Permanent Vacation (1980)


Jim Jarmusch is one of those idiosyncratic filmmakers whom one only discusses in furtive whispers behind bookshelves of Proust, his curious filmography having spread almost by word of mouth. If the shock of platinum hair has always rendered him visually memorable his cinematic studies of curious unorthodox characters has become a filmic trope in American independent circles.

Permanent Vacation was his first full length feature - though even that clocks in at a comparatively lowly 75 minutes. We follow Morrissey-lookalike Ally Parker a daydreaming teenager with a furious wanderlust, both in temporal and spatial terms. Temporal because his music tastes and sartorial look is based on 50s rock'n'roll/teddy boy, slicked back hair; spatial in the sense that he is perennially walking around New York City, but with always with an eye on other places. He's searching for new experiences and locations but never with any intention of settling anywhere, a permanently fleeting spirit with nothing to tie him down. And it's something that he revels in, enjoying the disapproval others have for the manner in which he conducts his life.

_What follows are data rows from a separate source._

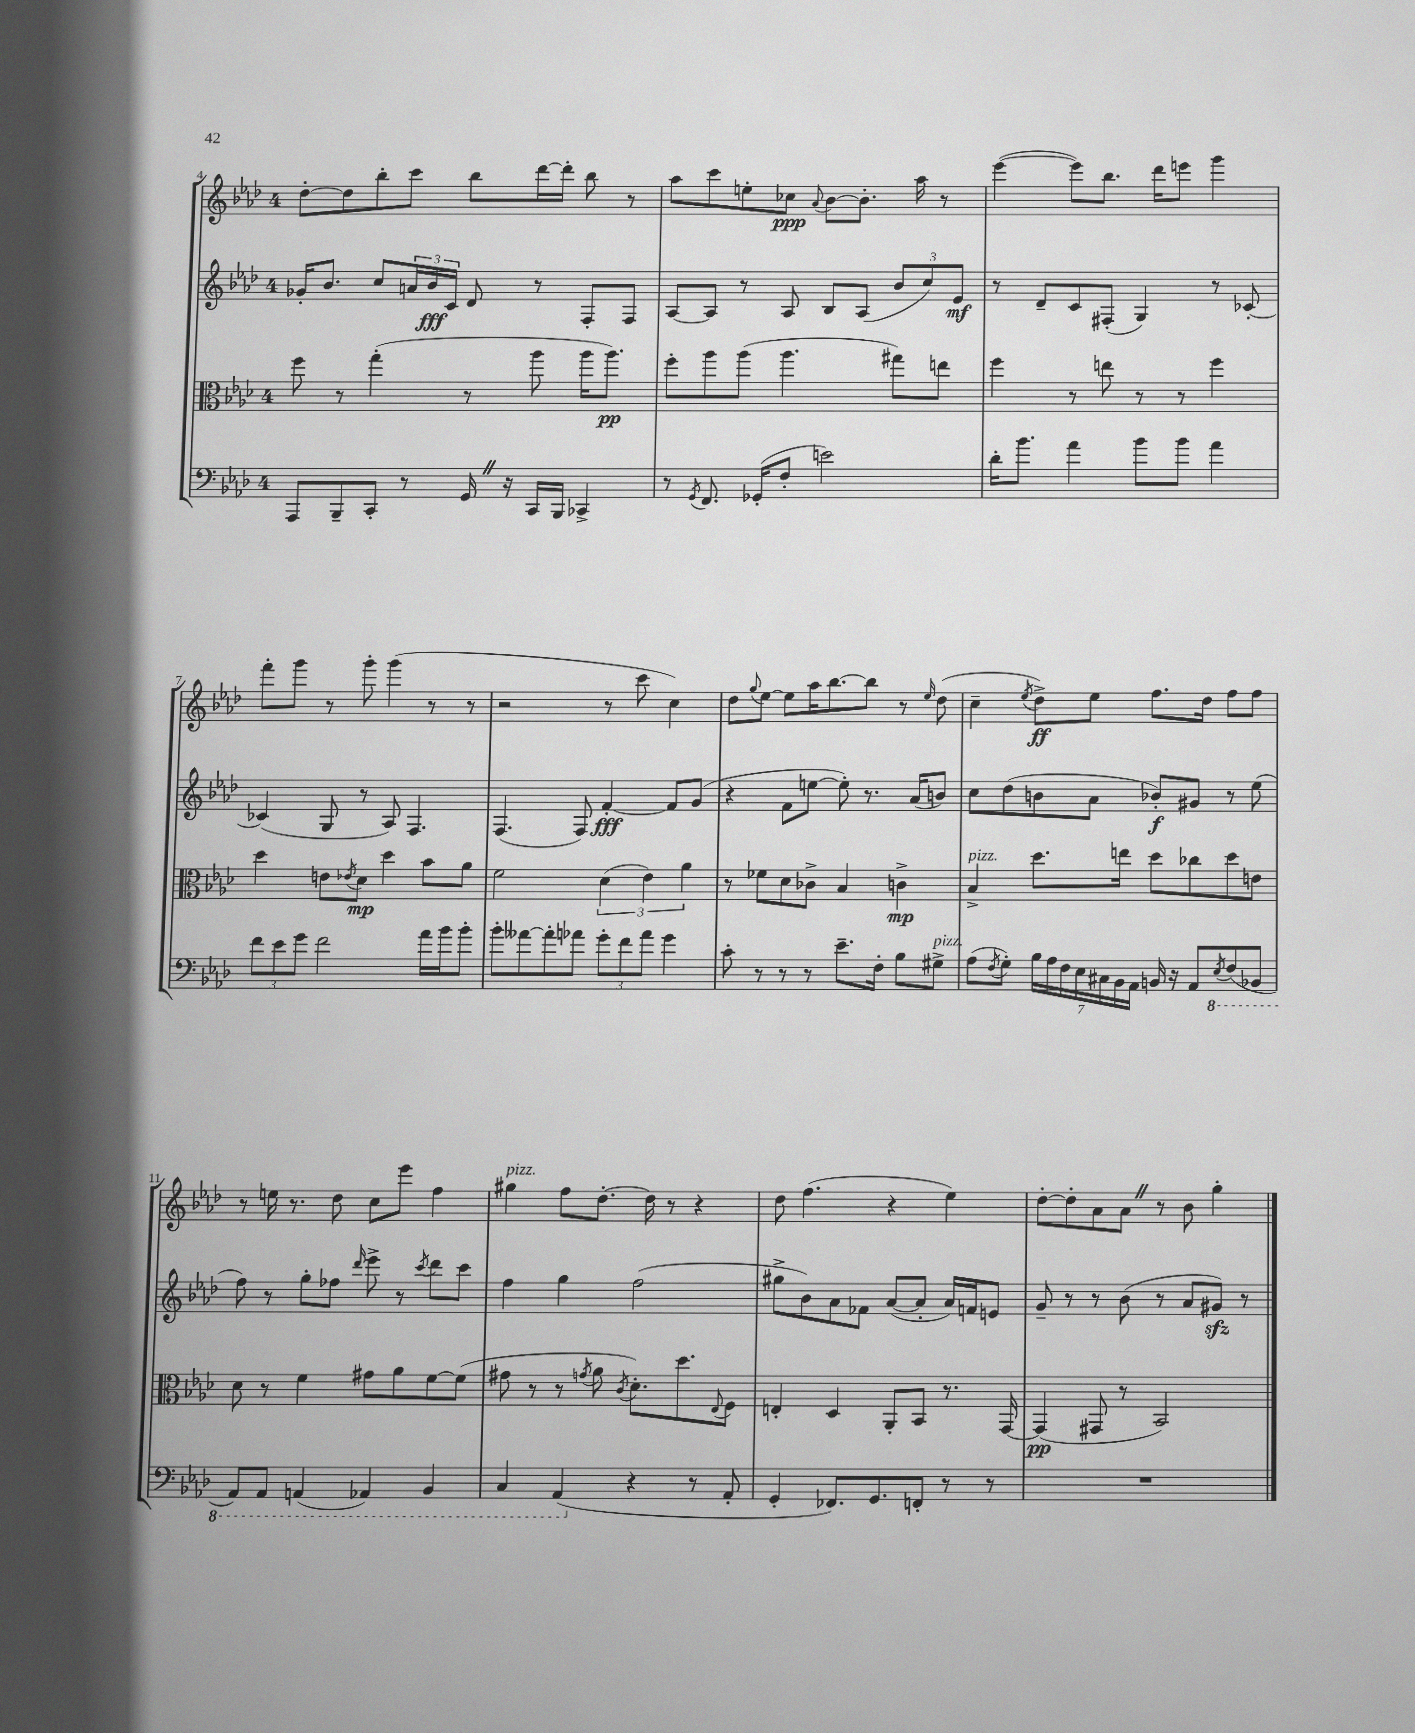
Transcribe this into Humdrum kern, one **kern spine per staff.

**kern	**kern	**kern	**kern
*staff4	*staff3	*staff2	*staff1
*clefF4	*clefC3	*clefG2	*clefG2
*k[b-e-a-d-]	*k[b-e-a-d-]	*k[b-e-a-d-]	*k[b-e-a-d-]
*M4/4	*M4/4	*M4/4	*M4/4
8AAA-/L	8ff\	16g-'/LK	[8dd-'\L
.	.	8.b-/J	.
8BBB-~/	8r	.	8dd-\]
8CC'/J	(4gg'\	8cc/L	8bb-'\
8r	.	24a/L	8ccc\J
.	.	24b-/	.
.	.	24c/JJ	.
16GG/	8r	8d-/	8bb-\L
16r	.	.	.
16CC/LL	8aa-\	8r	[16ddd-\L
16BBB-/JJ	.	.	16ddd-'\]JJ
4CC-^/	16aa-\LK	8F'/L	8bb-\
.	8.aa-\J)	.	.
.	.	8F/J	8r
=	=	=	=
8r	8ff'\L	[8A-/L	8aa-\L
8qGG/	.	.	.
8.FF/	8aa-\	8A-/]J	8ccc\
.	(8aa-\J	8r	8ee'\
(16GG-'/LK	.	.	.
8F'/J	4.aa-\	8A-/	8cc-\J
.	.	.	8qqa-/
2e\)	.	8B-/L	[8b-\L
.	.	(8A-/J	8.b-'\]J
.	8gg#\L)	12b-/L	.
.	.	.	16aa-\
.	.	12cc/)	.
.	8ee\J	.	8r
.	.	12e-/J	.
=	=	=	=
16d-'\LK	4ff\	8r	([4eee-\
8.b-\J	.	.	.
.	.	8d-~/L	.
4a-\	8r	8c/	8eee-\]L)
.	8ee\	(8F#'/J	8.bb-\J
8b-\L	8r	4G/)	.
.	.	.	16ddd-\LK
8b-\J	8r	.	8eee\J
4a-\	4ff\	8r	4ggg\
.	.	[8c-'/	.
=	=	=	=
12f\L	4dd-\	(4c-/]	8fff'\L
12e-\	.	.	.
.	.	.	8ggg\J
12g\J	.	.	.
2f\	8e\L	8G/	8r
.	8qe-/	.	.
.	8d-\J	8r	8ggg'\
.	4dd-\	8A-/)	(4ggg\
.	.	4.F/	.
16a-\LL	8b-\L	.	8r
16b-\J	.	.	.
8b-'\J	8a-\J	.	8r
=	=	=	=
8b-'\L	2f\	(4.F/	2r
[8a--\	.	.	.
8a--'\]	.	.	.
8a-\J	.	8F/)	.
12g'\L	(6d-\	[4f'/	8r
12f\	.	.	.
.	.	.	8ccc\
12a-\J	6e-\)	.	.
4g\	.	8f/]L	4cc\)
.	6a-\	.	.
.	.	(8g/J	.
=	=	=	=
8c'\	8r	4r	8dd-\L
.	.	.	8qqgg/
8r	8f-\L	.	[8ee-\J
8r	8d-\	8f\L	8ee-\]L
8r	8c-^\J	[8ee\J	16aa-\K
.	.	.	[8.bb-\
8.e-~\L	4B-/	8ee'\])	.
.	.	8.r	8bb-\]J
16F'\Jk	.	.	.
8B-\L	4c^\	.	8r
.	.	(16a-/LK	.
.	.	.	16qqee-/
8G#^\J	.	8b/J)	(8dd-\
=	=	=	=
(8A-\L	4B-^/	8cc\L	4cc~\
8qF/	.	.	.
8G'\J)	.	(8dd-\	.
.	.	.	8qee-/
28B-\LL	8.dd-\L	8b\	8dd-^\L)
28A-\	.	.	.
28F\	.	.	.
28E-\	.	.	.
.	.	8a-\J	8ee-\J
28C#\	.	.	.
28BB-\	.	.	.
.	16ee\Jk	.	.
28AA-\JJ	.	.	.
16BB/	8dd-\L	8b-'/L)	8.ff\L
16r	.	.	.
8AA-/L	8cc-\	8g#/J	.
.	.	.	16dd-\Jk
8qEE-/	.	.	.
(8FF/	8dd-\	8r	8ff\L
8BBB-/J	8e\J	(8ee-\	8ff\J
=	=	=	=
8AAA-/L)	8d-\	8ff\)	8r
8AAA-/J	8r	8r	16ee\
.	.	.	8.r
(4AAA/	4f\	8gg'\L	.
.	.	8ff-\J	8dd-\
.	.	16qqddd-/	.
4AAA-/)	8g#\L	8eee-^\	8cc\L
.	8a-\	8r	8eee-\J
.	.	8qccc/	.
4BBB-/	[8f\	8ddd-\L	4ff\
.	(8f\]J	8ccc\J	.
=	=	=	=
4CC/	8g#\	4ff\	4gg#\
.	8r	.	.
(4AAA-/	8r	4gg\	8ff\L
.	8qg/	.	.
.	8a-\	.	[8.dd-'\J
.	8qc/	.	.
4r	8.d-'\L)	(2ff\	.
.	.	.	16dd-\]
.	.	.	8r
.	8.dd-\	.	.
8r	.	.	4r
.	8qqE-/	.	.
8AA-'/	8F\J	.	.
=	=	=	=
4GG'/	4E'/	8gg#^\L	8dd-\
.	.	8b-\)	(4.ff\
8.FF-/L)	4D-/	8a-\	.
.	.	8f-\J	.
8.GG/	.	.	.
.	8AA-'/L	([8a-/L	4r
8FF'/J	8BB-/J	8a-'/]J	.
8r	8.r	16a-/LL)	4ee-\)
.	.	16f/J	.
8r	.	8e/J	.
.	[16GG/	.	.
=	=	=	=
1r	(4GG/]	8g~/	[8dd-'\L
.	.	8r	8dd-'\]
.	8GG#/	8r	8a-\
.	8r	(8b-\	8a-\J
.	2BB-/)	8r	8r
.	.	8a-/L	8b-\
.	.	8g#/J)	4gg'\
.	.	8r	.
==	==	==	==
*-	*-	*-	*-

Ally explores the broken urban backstreets of America encountering characters stricken by the ruthless pedagogical systems, living amongst the rubble of ruined buildings. But he decides to leave for Paris, though not before meeting an exact French replica of himself going in the other direction: both are enigmatic and laid-back, though seeking a kind of reassurance from the other that their respective cities are worthy of boots-on-the-ground exploration.

Travel, the wandering nature and resistance to a conventional life - jobs, families et cetera - are modes of living that have always appealed to me; thus I see in Permanent Vacation a beautiful idealism, a search for adventure and uncovering of the unknown that appeals to me personally. Constant itinerancy has a romance.

This debut is more a demonstration of Jarmusch's writing abilities - to capture unusual characters in episodic fashion relinquishing the restricting necessity of a plotline. It's a strange beginning to a career but wholesome and curiously optimistic.